With one 11-story building to its name, the People’s Republic of Donetsk is the smallest country in the world. It must also be the most bureaucratic.

When I first arrived in Donetsk (the city) a Russian journalist who has been stuck covering this place since May 9 advised me and my photographer Max Avdeev to go and get accredited with Donetsk (the people’s republic). The PRD has been in existence for just over a month and is fighting for its survival. But it is also rigorously accrediting journalists.

To get into the country—which is basically just the seized Soviet-era building that once housed the Donetsk city administration—Max and I had to get through a series of checkpoints set up in the adjacent square, now piled high with tires, barbed wire, and signs decrying fascism, Kiev, America, the E.U., and, weirdly, Poland.

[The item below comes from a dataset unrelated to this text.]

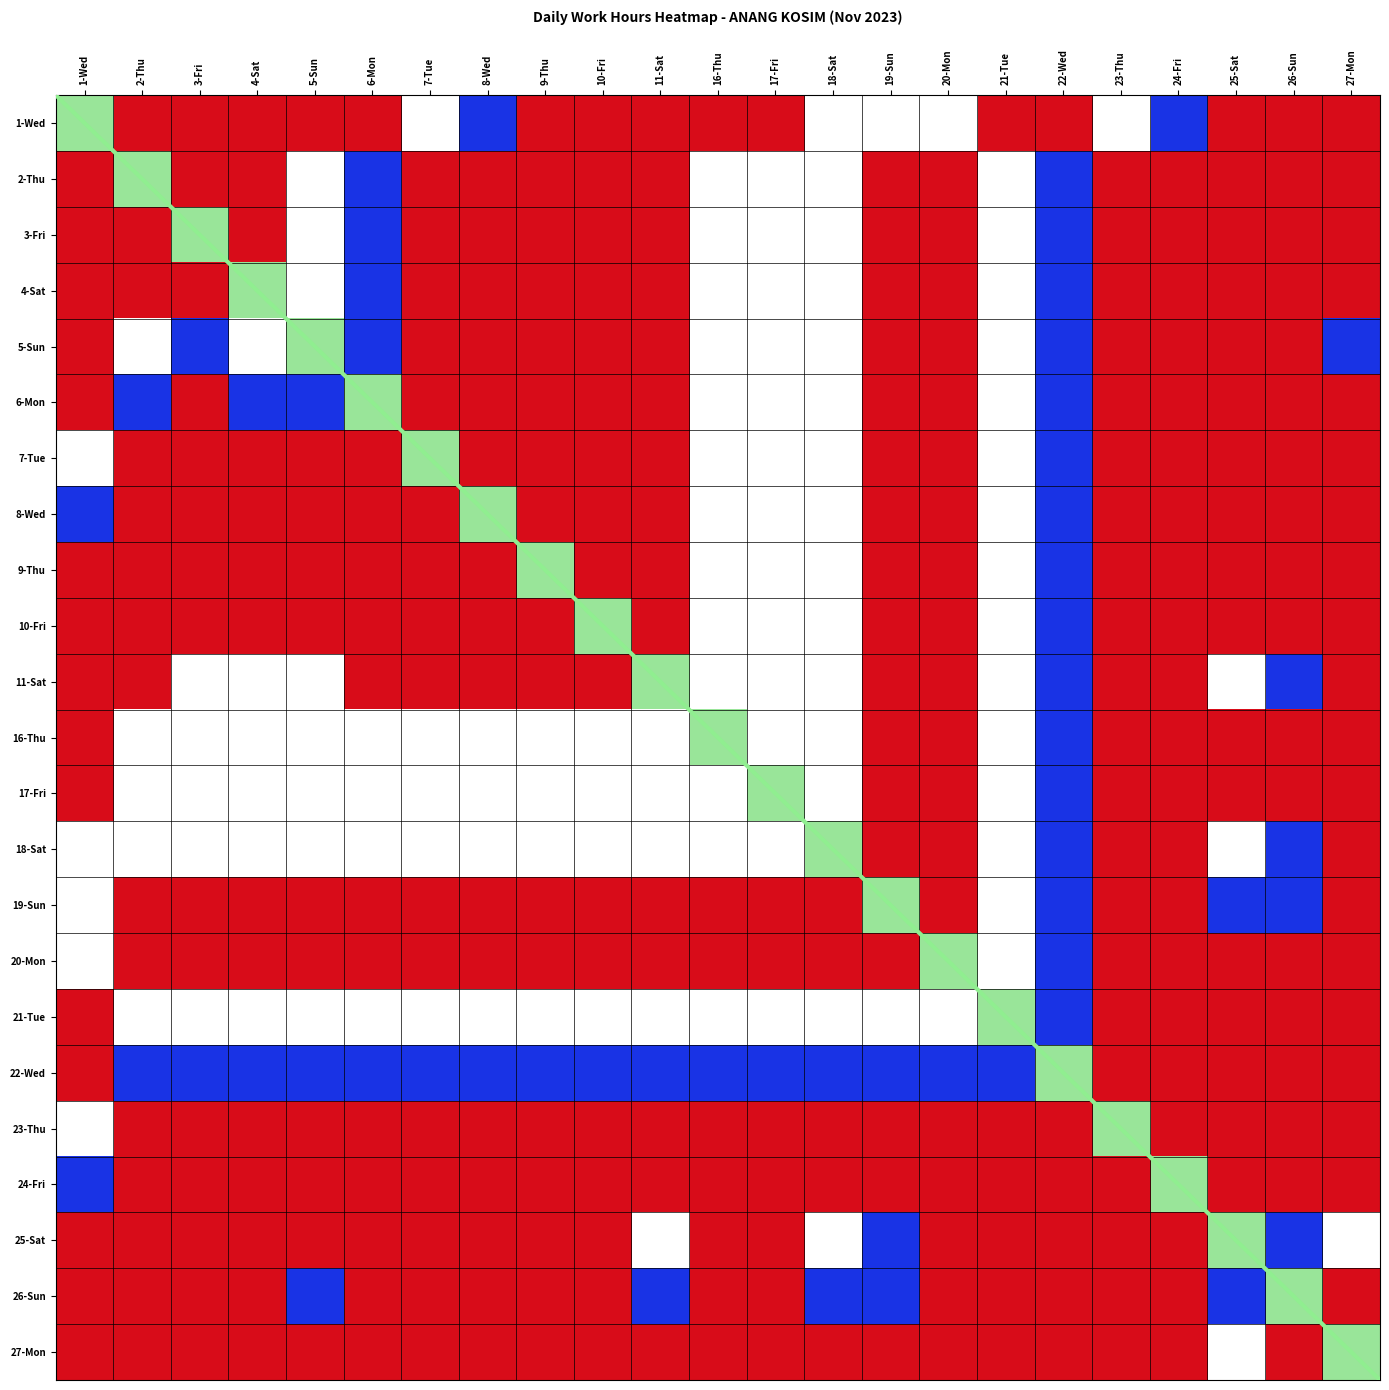

What is the spread (max minus min) of values at 8-Wed?

15.0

At each of the three checkpoints, Max showed his Russian press card and I showed my New Republic business card to an endless series of sun-burned, black-fingernailed men in Adidas track pants….

Read the whole thing.

And then read this later piece by Ioffe. It begins like this:

The Donetsk People’s Republic is now heavily armed and well-fortified: tires, barbed wire, grenade launchers, APCs, Kalashnikovs, and seemingly more pistols than they have hands to shoot them. But the fledgling republic’s most fearsome weapon is their grannies. The Russian countryside is populated by the baba, the strong, hefty woman who, according to Russian legend, will stop a galloping steed and save a burning house. But in the Donetsk People’s Republic the legions of baby are simply the shock troops.

Their methods are fierce and sure: these stocky women, mostly pensioners with brightly colored hair, motley, polyester uniforms, and gold Orthodox crosses nestled in their plentiful bosoms, sniff out the enemy and, shrieking their terrifying war call, surround him until he can be liquidated by their men. The enemy is naturally afraid of resisting: these are grannies, women in their 50s and 60s who, likely, remind him of his own grandmother . . .

But there is a sting to this farce, a suggestion of something very badly wrong, a hint of the precipice — and of the abyss too.